OPINION: Adapting to climate change in the hydroelectricity sector in Nepal
Dr Divas B. Basnyat from the Nepal Development Research Institute (NDRI) discusses Nepal’s dependence on hydroelectricity and the work being done by CDKN and its partners to help the Government overcome climate change challenges faced by this sector.
Hydropower provides around 90% of the current electricity generation in Nepal. The existing hydropower projects – with a total capacity of 733 MW – are all run-of-river (ROR) installations without storage reservoirs, except for one seasonal storage plant, the 92 MW Kulekhani Reservoir Project. Electricity generation from most of the run-of-river projects is much lower than what they were designed for. This is true for projects developed and owned by the state electricity utility, the Nepal Electricity Authority (NEA), as well as for those owned by independent power producers (IPPs).
The power projects are severely affected by the huge seasonal variations in river flows, with abundant flow during the monsoon period (May to October) and low flows during the remainder of the year, particularly from January to April, compounded by inter annual variations. During the dry season, river flows are insufficient to fully operate run-of-river plants, leading to high economic costs to the nation from unmet electricity demands. Hydropower plants are also affected by water-induced natural disasters, notably floods and landslides associated with the summer monsoon, severe erosion and sedimentation problems and the risks of Glacial Lake Outburst Floods (GLOFs).
Current climate variability and extreme events already cause major impacts and economic costs in Nepal. A recent study of the economic impacts of climate change in Nepal -published by the Government of Nepal on the 28th of April 2014- estimated that the annual costs of the current climate and water resources variability is equivalent to 1.5% to 2% of current GDP. The study also found that climate change could aggravate these impacts, leading to potentially larger costs in the future.
A key risk of climate change identified in the above study concerned the hydroelectricity sector. The risk may increase with climate change, and is thus critically important as Nepal has a very large potential for hydroelectricity. Moreover, the development of the hydroelectricity sector is a key part of future development plans and crucial for domestic and export growth, with planned investments of billions of dollars in the near-term.
Responding to these climate-related risks with adaptation requires decision-making in a rapidly changing world. This is due to the high uncertainty over future climate change in Nepal, particularly regarding future precipitation and runoff variability. Nepal has a complex and variable climate across regions and seasons, due to the high variations in elevation across the country, as well as the regional influence of the Himalayas and the annual monsoon. These factors make the computer modeling of future climate change seven more difficult than elsewhere.
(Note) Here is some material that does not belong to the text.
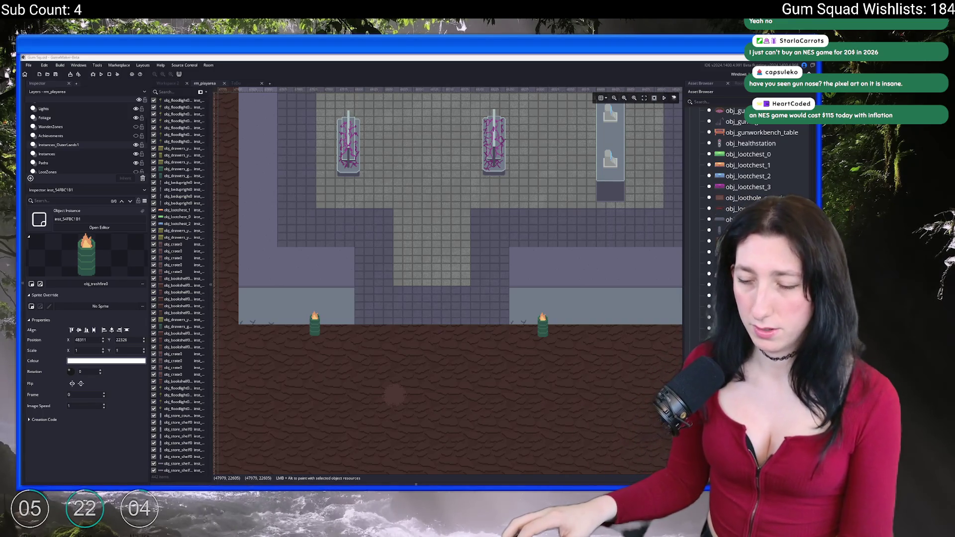
Launch Steam, search its store for 'gun nose', then switch to the GUN NOSE trailer
key(super)
text(steam)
Current climate projections show large differences in projected future rainfall changes – even in terms of the sign of change – highlighting the need to recognise uncertainty in the planning of adaptations.
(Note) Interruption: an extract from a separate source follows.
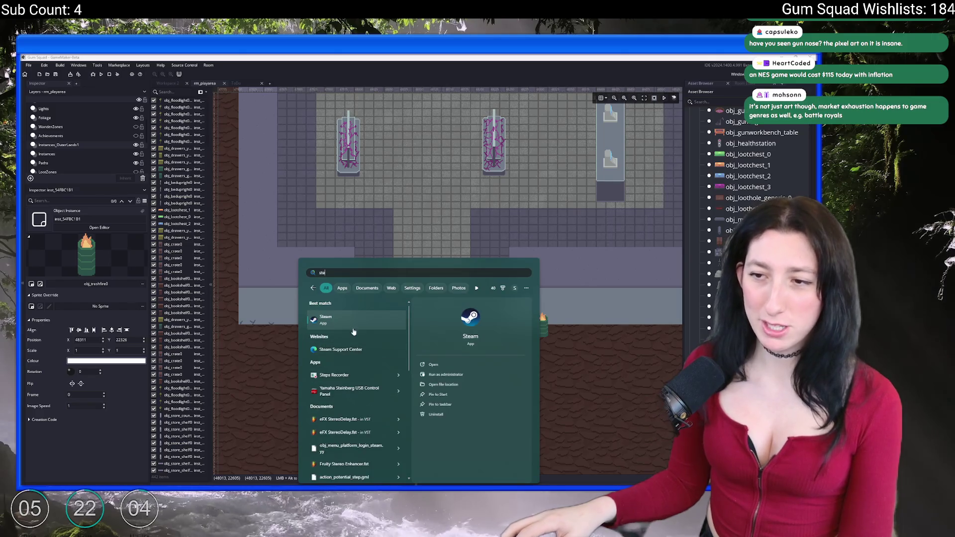
key(Return)
click(531, 89)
Against this background, and at the request of the Government of Nepal, a new two-year study on “Adaptation to Climate Change in the Hydroelectricity Sector in Nepal” commenced in early February 2015. The project is funded by CDKN and led by the Nepal Development Research Institute (NDRI),working in collaboration with Practical Action Consulting Limited (PAC), Nepal and the Global Climate Adaptation Partnership (GCAP), UK.
Consultations held with key stakeholders from the government, private developers and national and international financiers during the Inception Phase of the study showed that the sector is ill-prepared to deal with the risks of the current climate variability, let alone with the risks expected from future climate changes.
The government agencies tasked with the rapid expansion and regulation of the hydropower sector, both for domestic consumption and export, have limited understanding of climate change impacts, and are thus unable to embed climate change concerns into project licensing, supervision and approval processes and project negotiations with developers.
Large investors are more aware of the current and future risks in the sector, but find it difficult to manage these risks due to the inadequate regulatory framework for addressing climate risks. Small private developers lack the resources and knowledge to undertake any such risk assessment and commensurate adaptation measures, and rely on support from the government and other partners. International financial institutes and development partners have started climate risk screening and due diligence before committing project investments but no common methodology exist as yet.
To meet the objectives of this study and based on the needs of the hydroelectricity sector in Nepal, this study has adopted a number of innovative steps. First, for the analysis of the climate vulnerability of the sector, the study is using a Climate Risk Assessment (CRA) methodology, based on a “bottom up decision scaling” approach. This starts with assessing the sensitivity of the performance of Nepal’s present and planned future hydropower systems to future climate changes (“stress test”) and then assesses how likely climate changes are that could significantly impact the systems’ performance.
Second, in response to these risks and the high uncertainty involved, the study is building iterative adaptation pathways. These start with the identification of early low and no-regret options for addressing the impacts of the current climate variability (i.e. options which are good to do anyway, even without future climate change). They then identify opportunities for including low-cost measures, flexibility or robustness in the planned hydropower investments over the next few years. Finally, they advance early planning and iterative responses to address the challenges facing the sector in the long-term.
Third, the study will consider how to mainstream(i.e. to integrate) adaptation into the hydroelectricity sector of Nepal. As well as raising awareness and building capacity, the study will investigate the entry points for mainstreaming and relevant institutional issues. To enable this, the study design includes the strong participatory engagement of stakeholders from the very start, including government planners and regulators, project designers, financiers, owners and operators(including the private sector) and civil society, taking into account their roles and interests in the sector.